## SUPPLIED RECORDS
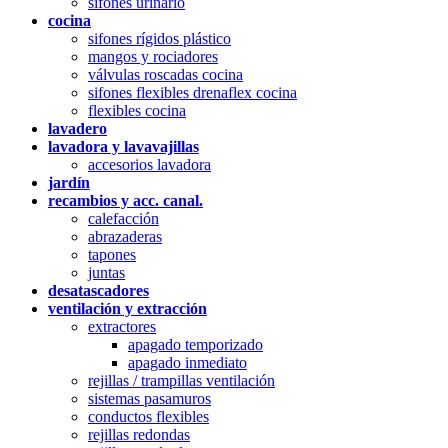
sifones urinario
cocina
sifones rígidos plástico
mangos y rociadores
válvulas roscadas cocina
sifones flexibles drenaflex cocina
flexibles cocina
lavadero
lavadora y lavavajillas
accesorios lavadora
jardín
recambios y acc. canal.
calefacción
abrazaderas
tapones
juntas
desatascadores
ventilación y extracción
extractores
apagado temporizado
apagado inmediato
rejillas / trampillas ventilación
sistemas pasamuros
conductos flexibles
rejillas redondas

## WHAT TO PRODUCE
Return, word for word, the line containing "extractores" and all lines after it through the last line of the records, and nothing else.

## SOLUTION
extractores
apagado temporizado
apagado inmediato
rejillas / trampillas ventilación
sistemas pasamuros
conductos flexibles
rejillas redondas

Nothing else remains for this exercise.